It's a crime trend that costs communities in Kansas hundreds of thousands of dollars each year - while thieves often only make off with a few bucks worth of goods.
The Sedgwick County District Attorney is asking for your help with the metal theft problem in our area.
Scrap metal dealers and area officials will met Thursday morning to talk about the growing problem.
District Attorney Marc Bennett says he's looking for a solution, and part of that would mean new legislation.
"The real answer is putting in place set regulation at businesses where thieves go with their stolen good," Bennett said.
Thieves often break into abandoned property or empty buildings overnight and strip the inside of copper and other metals.
When workers or owners return, they find damage that can cost them thousands. Dale Christner owns a recycling business and says the problem is getting worse.

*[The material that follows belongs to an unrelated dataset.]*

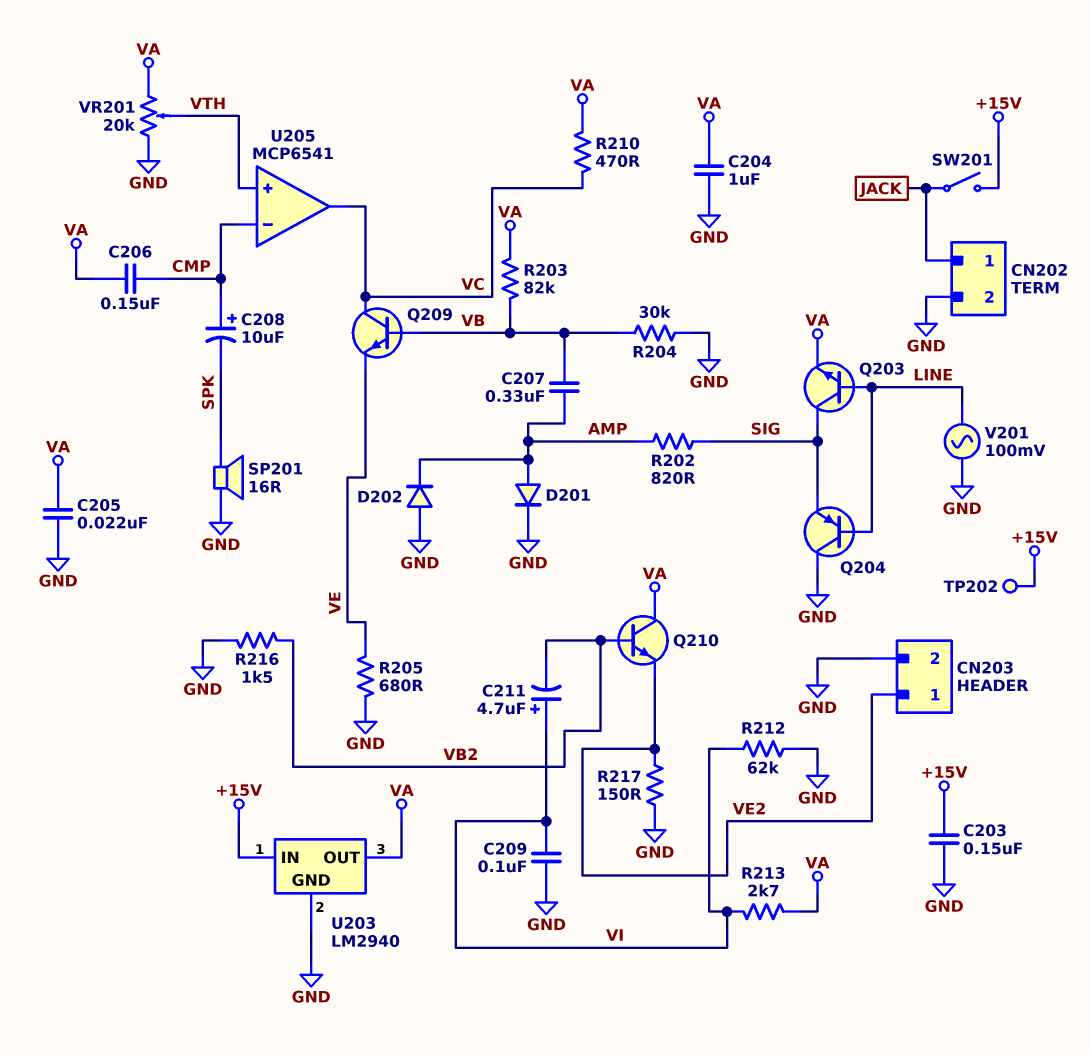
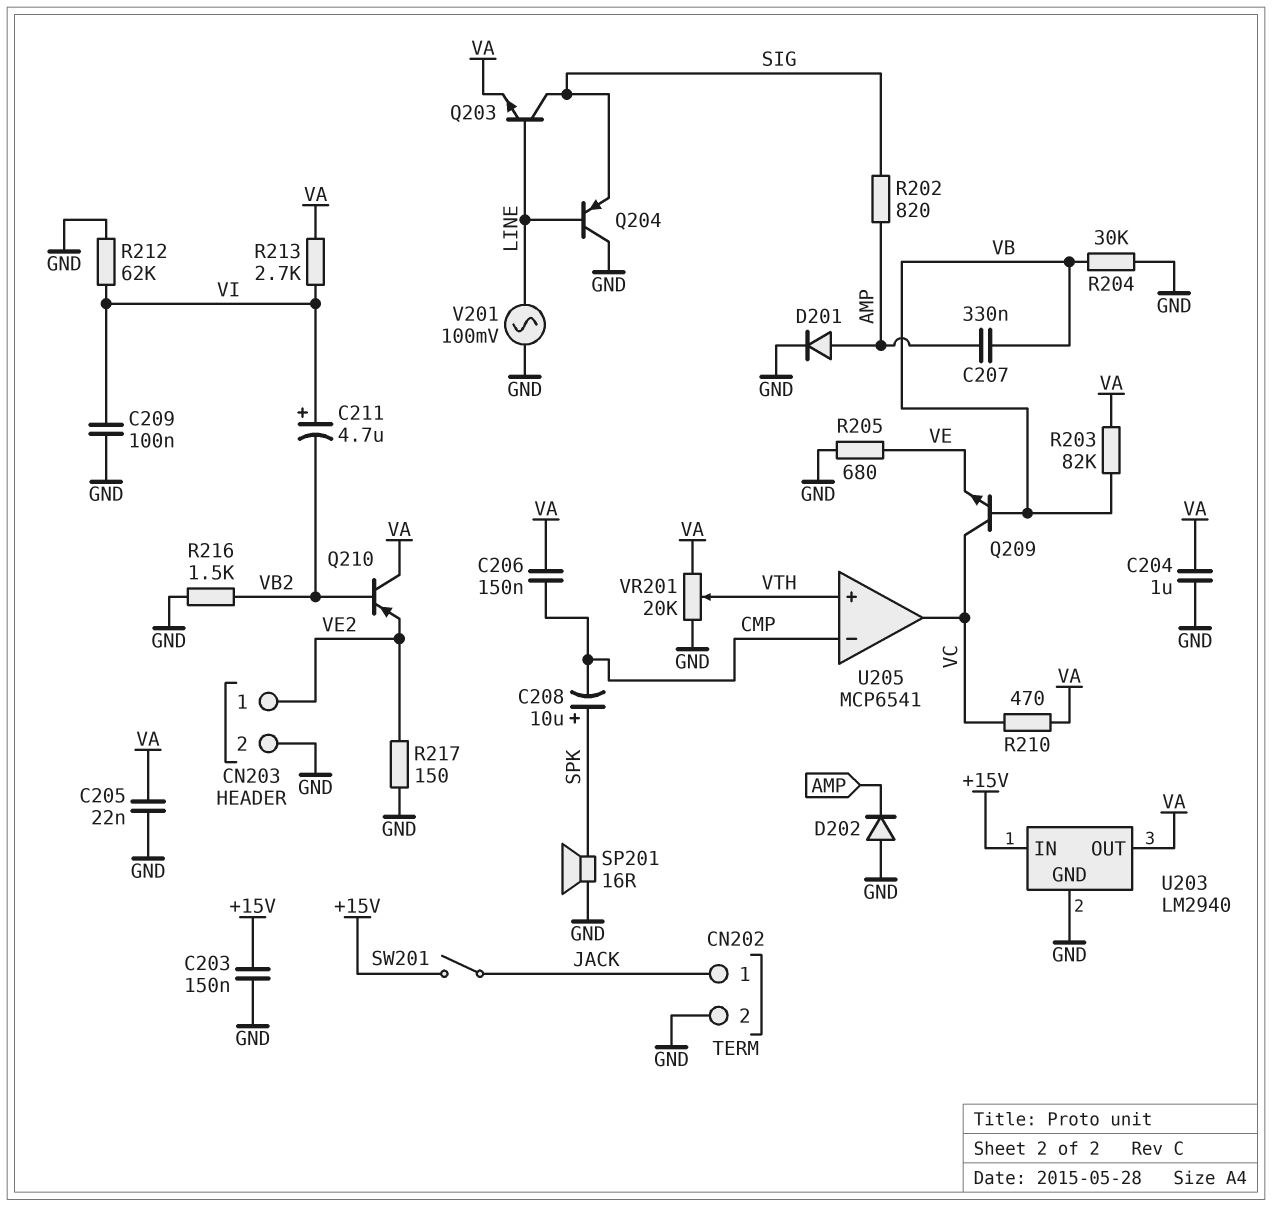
C208: 10uF (plus CMP, minus SPK) -> 10uF (plus SPK, minus CMP)
Q210: NPN (B VB2, C VA, E VE2) -> PNP (B VB2, C VA, E VE2)
TP202: test point (+15V) -> none

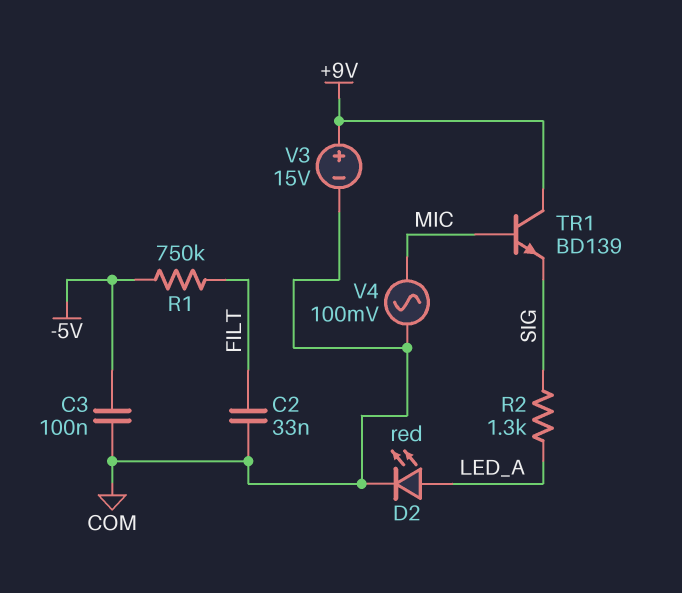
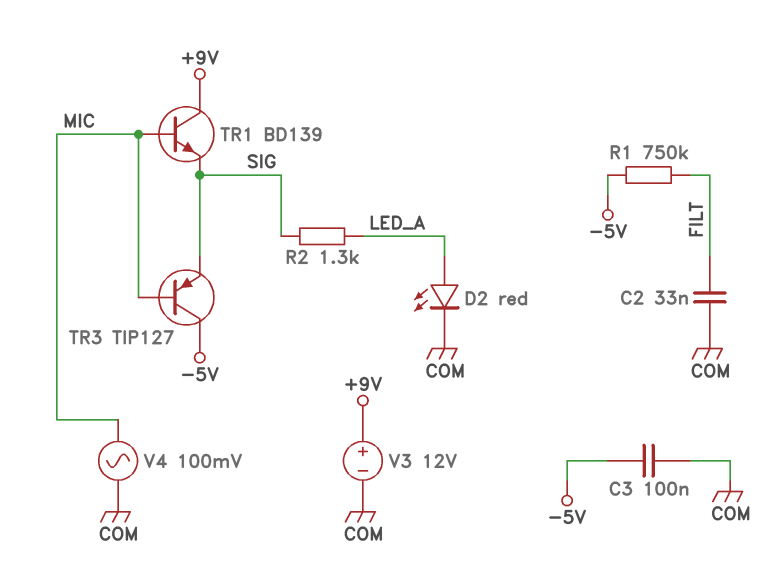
TR3: none -> PNP TIP127 (B MIC, C -5V, E SIG)
V3: 15V (plus +9V, minus COM) -> 12V (plus +9V, minus COM)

"It's impossible to tell if metal has been stolen or not. I don't want to support criminals and I think we need to tighten up regulations across the board," Christner said.
Kansas law currently requires buyers to keep a record of the seller's birth date and driver's license number, but lawmakers want more.
A bill introduced last session would have required buyers at scrap yards to photograph sellers, record serial numbers and take down names of sellers. That information would go to a central database with the Kansas Bureau of Investigation.
That bill didn't gain any traction, but Bennett wants to amend it for the next session.